Enquanto os Estados Unidos e a Europa ocidental começaram a fechar asilos e a integrar os pacientes à comunidade na década de 1960, no Japão o estigma da doença mental fez com que os 1.076 hospitais psiquiátricos mantivessem uma taxa de ocupação de 90%. O Japão tem 13,5 vezes mais leitos psiquiátricos por grupo de 100 mil pessoas do que os Estados Unidos, e 4,5 vezes mais que o Reino Unido, segundo dados da OCDE.

"Não há dúvida de que o estigma contra as doenças mentais é mais forte no Japão", diz Nancy Andreasen, titular da cátedra de psiquiatria Andrew H. Woods na Faculdade de Medicina Carver da Universidade de Iowa, que recebeu a Medalha Nacional de Ciência em 2000. "Existe a tendência de tirar um membro doente da família da vista e, essencialmente, da cabeça."

Os doentes mentais são, em grande medida, apartados da sociedade no Japão desde a década de 1950, quando o governo proibiu as pessoas de trancar parentes doentes em casa.

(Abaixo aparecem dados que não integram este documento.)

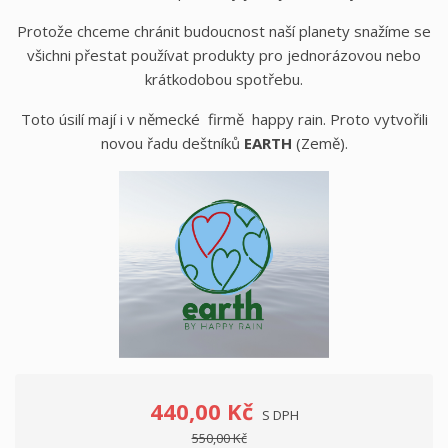
Protože chceme chránit budoucnost naší planety snažíme se
všichni přestat používat produkty pro jednorázovou nebo
krátkodobou spotřebu.
Toto úsilí mají i v německé firmě happy rain. Proto vytvořili
novou řadu deštníků
EARTH
(Země).
440,00 Kč
S DPH
550,00 Kč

Para aumentar a disponibilidade de leitos hospitalares, o Estado introduziu subsídios e reduziu os requisitos mínimos de pessoal hospitalar.

As pressões da opinião pública pela internação dos doentes mentais cresceram depois que o ex-embaixador dos EUA Edwin Reischauer foi atacado por um paciente portador de esquizofrenia na embaixada do país em Tóquio, em 1964. Esse episódio que causou grande mal-estar internacional.

"Muitos pacientes não precisam de assistência médica", disse Okazaki, do Hospital Metropolitano Matsuzawa de Tóquio. "Entretanto, eles não têm um lar para o qual voltar, uma vez que seus pais morreram e seus irmãos não se sentem obrigados a sustentá-los."

O tratamento aos mais de 300 mil pacientes psiquiátricos internados no Japão custa cerca de US$ 5.220 por paciente ao mês, em média, segundo pesquisa realizada pelo Ministério da Saúde em 2009.

Entre 70% e 100% desse custo é coberto pelo governo, dependendo da idade do paciente e da capacidade de pagamento dos parentes. No caso dos idosos o Estado paga 90% da conta.

Com o envelhecimento da população, a proporção de pacientes de demência nos hospitais psiquiátricos subiu a 17% em 2008, em relação aos 11% de quase uma década antes, segundo a pesquisa.